DIRECTIVE:
In the records below, rename every "Seeker" to "Wanderer" and reproduce the text with nothing else changed. Leave the pictures out of your answer.

INFORMATION GIVEN:
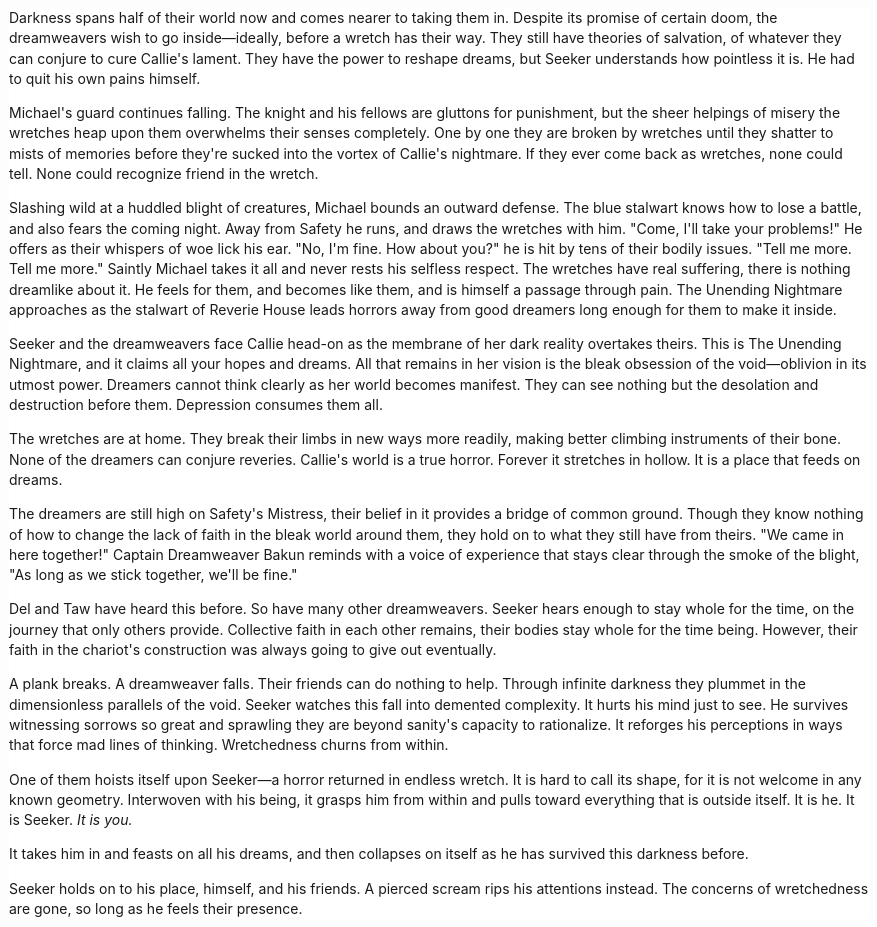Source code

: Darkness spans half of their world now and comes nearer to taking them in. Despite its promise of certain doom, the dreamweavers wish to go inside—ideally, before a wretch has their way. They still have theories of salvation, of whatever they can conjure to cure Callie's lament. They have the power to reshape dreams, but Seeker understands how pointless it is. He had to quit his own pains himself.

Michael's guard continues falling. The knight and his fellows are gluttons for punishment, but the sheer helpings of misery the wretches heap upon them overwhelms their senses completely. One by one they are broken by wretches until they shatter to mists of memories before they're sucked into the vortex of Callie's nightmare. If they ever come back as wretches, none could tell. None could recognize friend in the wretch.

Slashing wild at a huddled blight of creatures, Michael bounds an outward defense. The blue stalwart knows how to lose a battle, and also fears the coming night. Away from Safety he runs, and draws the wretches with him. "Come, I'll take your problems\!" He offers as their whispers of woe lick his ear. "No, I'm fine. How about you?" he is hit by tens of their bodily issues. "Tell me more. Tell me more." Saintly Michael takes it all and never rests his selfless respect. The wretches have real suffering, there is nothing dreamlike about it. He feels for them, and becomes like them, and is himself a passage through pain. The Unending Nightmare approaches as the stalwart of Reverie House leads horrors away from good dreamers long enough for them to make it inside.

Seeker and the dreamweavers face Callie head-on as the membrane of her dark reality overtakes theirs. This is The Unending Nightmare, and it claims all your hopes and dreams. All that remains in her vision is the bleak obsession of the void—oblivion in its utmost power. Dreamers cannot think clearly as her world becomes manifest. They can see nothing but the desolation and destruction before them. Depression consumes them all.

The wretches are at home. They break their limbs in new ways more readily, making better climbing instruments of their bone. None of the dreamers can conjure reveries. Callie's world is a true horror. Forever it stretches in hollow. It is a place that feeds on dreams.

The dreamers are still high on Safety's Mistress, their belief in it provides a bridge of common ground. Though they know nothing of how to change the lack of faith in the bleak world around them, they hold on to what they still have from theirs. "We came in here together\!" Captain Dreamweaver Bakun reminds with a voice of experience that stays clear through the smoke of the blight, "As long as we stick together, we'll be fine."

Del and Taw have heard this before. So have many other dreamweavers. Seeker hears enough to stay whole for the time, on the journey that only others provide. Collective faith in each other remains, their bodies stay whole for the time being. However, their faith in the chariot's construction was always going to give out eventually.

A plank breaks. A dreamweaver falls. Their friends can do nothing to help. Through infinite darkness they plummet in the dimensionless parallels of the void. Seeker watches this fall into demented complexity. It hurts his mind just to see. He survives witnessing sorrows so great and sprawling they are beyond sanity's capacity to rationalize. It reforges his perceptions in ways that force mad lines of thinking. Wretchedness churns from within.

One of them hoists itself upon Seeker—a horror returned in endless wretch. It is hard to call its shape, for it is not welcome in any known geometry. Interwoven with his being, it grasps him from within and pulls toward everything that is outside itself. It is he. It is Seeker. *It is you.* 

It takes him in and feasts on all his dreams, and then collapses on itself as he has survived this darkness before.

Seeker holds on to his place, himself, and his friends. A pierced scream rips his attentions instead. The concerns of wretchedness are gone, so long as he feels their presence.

ANSWER BELOW:
Source code

: Darkness spans half of their world now and comes nearer to taking them in. Despite its promise of certain doom, the dreamweavers wish to go inside—ideally, before a wretch has their way. They still have theories of salvation, of whatever they can conjure to cure Callie's lament. They have the power to reshape dreams, but Wanderer understands how pointless it is. He had to quit his own pains himself.

Michael's guard continues falling. The knight and his fellows are gluttons for punishment, but the sheer helpings of misery the wretches heap upon them overwhelms their senses completely. One by one they are broken by wretches until they shatter to mists of memories before they're sucked into the vortex of Callie's nightmare. If they ever come back as wretches, none could tell. None could recognize friend in the wretch.

Slashing wild at a huddled blight of creatures, Michael bounds an outward defense. The blue stalwart knows how to lose a battle, and also fears the coming night. Away from Safety he runs, and draws the wretches with him. "Come, I'll take your problems\!" He offers as their whispers of woe lick his ear. "No, I'm fine. How about you?" he is hit by tens of their bodily issues. "Tell me more. Tell me more." Saintly Michael takes it all and never rests his selfless respect. The wretches have real suffering, there is nothing dreamlike about it. He feels for them, and becomes like them, and is himself a passage through pain. The Unending Nightmare approaches as the stalwart of Reverie House leads horrors away from good dreamers long enough for them to make it inside.

Wanderer and the dreamweavers face Callie head-on as the membrane of her dark reality overtakes theirs. This is The Unending Nightmare, and it claims all your hopes and dreams. All that remains in her vision is the bleak obsession of the void—oblivion in its utmost power. Dreamers cannot think clearly as her world becomes manifest. They can see nothing but the desolation and destruction before them. Depression consumes them all.

The wretches are at home. They break their limbs in new ways more readily, making better climbing instruments of their bone. None of the dreamers can conjure reveries. Callie's world is a true horror. Forever it stretches in hollow. It is a place that feeds on dreams.

The dreamers are still high on Safety's Mistress, their belief in it provides a bridge of common ground. Though they know nothing of how to change the lack of faith in the bleak world around them, they hold on to what they still have from theirs. "We came in here together\!" Captain Dreamweaver Bakun reminds with a voice of experience that stays clear through the smoke of the blight, "As long as we stick together, we'll be fine."

Del and Taw have heard this before. So have many other dreamweavers. Wanderer hears enough to stay whole for the time, on the journey that only others provide. Collective faith in each other remains, their bodies stay whole for the time being. However, their faith in the chariot's construction was always going to give out eventually.

A plank breaks. A dreamweaver falls. Their friends can do nothing to help. Through infinite darkness they plummet in the dimensionless parallels of the void. Wanderer watches this fall into demented complexity. It hurts his mind just to see. He survives witnessing sorrows so great and sprawling they are beyond sanity's capacity to rationalize. It reforges his perceptions in ways that force mad lines of thinking. Wretchedness churns from within.

One of them hoists itself upon Wanderer—a horror returned in endless wretch. It is hard to call its shape, for it is not welcome in any known geometry. Interwoven with his being, it grasps him from within and pulls toward everything that is outside itself. It is he. It is Wanderer. *It is you.* 

It takes him in and feasts on all his dreams, and then collapses on itself as he has survived this darkness before.

Wanderer holds on to his place, himself, and his friends. A pierced scream rips his attentions instead. The concerns of wretchedness are gone, so long as he feels their presence.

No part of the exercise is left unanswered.